Mortgage rates up slightly this week to still low 3.12%


SILVER SPRING, Md. (AP) – The average interest rate on a long-term mortgage in the United States has risen slightly this week but remains historically low just as the Federal Reserve announces it will begin to tighten credit.

Mortgage buyer Freddie Mac said on Thursday that the average 30-year fixed-rate benchmark home loan rate was up this week to 3.12% from 3.10% last week. A year ago, the rate stood at 2.67%.

The average rate on a 15-year mortgage fell again this week, to 2.34% from 2.38% last week. A year ago, this rate was 2.21%.

On Wednesday, the Federal Reserve announced as planned that it would begin to cut back on its monthly bond purchases – which are aimed at lowering long-term rates – to combat accelerating inflation.
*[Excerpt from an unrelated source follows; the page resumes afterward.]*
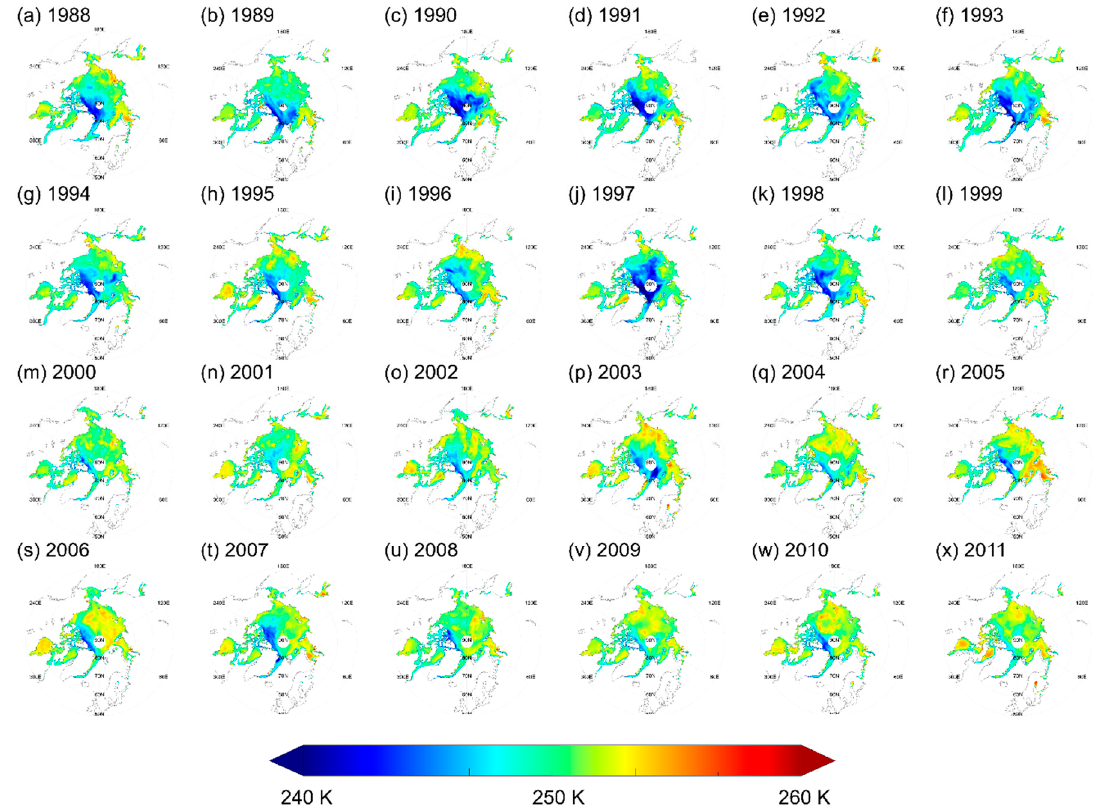
Figure 8. ( a – x ) Retrieved December Arctic snow/ice interface temperature from SSM/I FCDR data from 1988 to 2011.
The move could increase borrowing costs across the economy over the next few months, but policy changes don’t always immediately affect other borrowing rates. Even with three rate hikes next year, its benchmark rate would still be historically low, below 1%.

Demand for housing has increased during the pandemic as people seek more space after being locked in their homes for nearly two years. Even with interest rates at their lowest, many potential buyers were left empty-handed due to limited supply and house prices around 20% higher than a year ago.

Builders have struggled to keep up with demand as supply chain outages continue to delay projects, exacerbating the lack of available housing and skyrocketing prices.